– Точно, – кивнула Каттими. – Спят и не жалуются. Только круглее становятся. Мне раньше голод спать не давал, а теперь и я даже днем то и дело зеваю.

– Тогда зачем он присылает тебя? – спросил Кай. – Кушаньем таким меня не усыпишь, да и догадывается он, что я не ем его каши. Или думает, что ты специально щеки надуваешь, чтобы полнее выглядеть?

– Он странный, – прошептала девчонка. – Спит сидя. Кажется мне, что в темноте видит. У него даже глаза будто светятся. Ну здесь-то над дорогой просветы, ночное небо мерцает углями. И глаза у Такшана мерцают. А еще он постоянно бормочет что-то и на земле чертит и угольки раскладывает. Сейчас не знаю, сейчас я сплю, а раньше точно раскладывал. Он всех на поводке хочет держать. И тебя хочет держать. Днем, пока обоз тащится, он постоянно отстает, с купцами разговоры заводит, но они отмалчиваются вроде. Зато Туззи частый гость. То и дело под полог заглядывает, языком цокает. Туззи хотел купить меня, только не насовсем, а на ночь. А Такшан не продал, сказал, что давал бы коня покататься, если бы у просильщика задница была без шипов.

– Спроси у хозяина, сколько он хочет за тебя? – не удержал во рту глупые слова Кай.

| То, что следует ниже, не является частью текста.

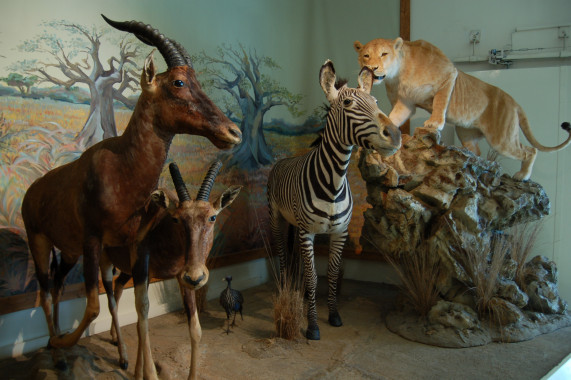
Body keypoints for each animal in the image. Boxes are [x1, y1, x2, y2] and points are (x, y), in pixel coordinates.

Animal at [103, 162, 241, 380]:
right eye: (176, 219)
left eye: (212, 217)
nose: (196, 275)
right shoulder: (143, 270)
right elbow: (143, 321)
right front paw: (146, 373)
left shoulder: (179, 278)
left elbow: (195, 329)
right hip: (106, 264)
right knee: (109, 301)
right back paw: (123, 358)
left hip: (127, 272)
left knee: (118, 288)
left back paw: (115, 339)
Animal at [268, 60, 402, 342]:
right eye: (349, 104)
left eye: (375, 101)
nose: (395, 136)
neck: (334, 180)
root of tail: (284, 160)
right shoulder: (307, 231)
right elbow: (312, 278)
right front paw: (312, 326)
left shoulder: (339, 232)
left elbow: (330, 273)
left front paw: (333, 315)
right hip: (276, 217)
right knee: (283, 254)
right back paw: (285, 287)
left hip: (295, 224)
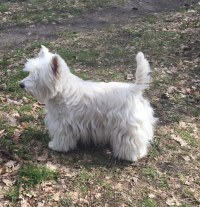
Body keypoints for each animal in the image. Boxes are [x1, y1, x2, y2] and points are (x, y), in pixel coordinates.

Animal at [19, 45, 155, 162]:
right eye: (30, 72)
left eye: (38, 77)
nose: (21, 85)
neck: (61, 90)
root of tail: (134, 89)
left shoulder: (62, 123)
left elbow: (61, 136)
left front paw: (56, 146)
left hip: (126, 126)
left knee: (131, 140)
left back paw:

Вспыхнула девчонка, как весенний луговой цвет. Развернулась и только что не бегом припустила обратно к обозу.


Такшан догнал Кая утром. Тот как раз пересек оставшуюся от давнего пожара поляну, на которой поднимался молодой лес, вслед за охотником на поляну выкатили подводы, и впервые с начала путешествия раздавшиеся над головой птичьи трели заставили охотника улыбнуться.

Работорговец поравнялся с Каем, хмыкнул, глотнул вина из висевшей у седла фляжки, наконец спросил:

– Зачем она тебе сдалась?

– Прицениться – не значит покупать, – заметил Кай. – Ты непорченых по какой цене сдаешь?

– По разной, – оскалился в усмешке Такшан. – Оптом сдаю, кучей. Есть нужные… люди, сами все устраивают. Баба тебе зачем? Была бы нужна, давно бы оприходовал. Я ж ее к тебе бесплатно засылал.

– А я подарков не принимаю, – ответил Кай. – Долгов не люблю. Всякий подарок как долг. Хоть поклон, а все одно должен. А когда человек кланяется, с чего бы его не тюкнуть по темечку?

– Да уж, – хмыкнул Такшан, изогнув сросшиеся брови над переносицей, – тебя тюкнешь, как же. Твоя слава вперед тебя идет.

– Славы не ищу, – ответил Кай. – Что под ноги бросается, перешагиваю, что ветром лепится, стряхиваю. Что хочешь за девчонку?

– Да что у тебя есть-то, кроме лошадины твоей? – не понял Такшан. – Пику с ружьем и то потерял. А не кочевряжился бы, хорошую бы монету за этот перегон взял.

– Перегон еще не закончился, – заметил Кай. – Полпути впереди. Разное может стрястись. Когда я на себя работу беру, люблю, чтоб и в закладе я один был. Надорвусь, так сам и пострадаю, на чужой живот грыжу не навешу.

– Брось, – снова засмеялся Такшан. – Ты свою работу уже сделал. Посмотри вокруг: птички поют, цветами пахнет, ветер ветви колышет. Не томи себя домыслами. Избавил лес от мерзости пустотной – радуйся. Монеты на том не заработал, сам дурак.

– Радуюсь, – кивнул Кай. – И сам дурак тоже. Но за дорогой смотрю и смотреть буду. Сколько за девку хочешь?

– А сколько дашь? – оскалился Такшан. – Порча-то у нее немудреная. Если впригляд пользовать, вроде и есть. А если на ощупь, то, Пустота с ней, пальцы-то не занозит. Сама она вот занозистая. Пришиб бы я ее давно, да порчу увеличивать не хотел. Так сколько?

– Порча немудреная, – кивнул Кай. – Но ведь оно как, не в том беда порченого клинка, что выбоина в нем, а в том, что сломаться он может в том самом месте.

– Так ты рубиться ею хочешь или любиться? – загоготал Такшан.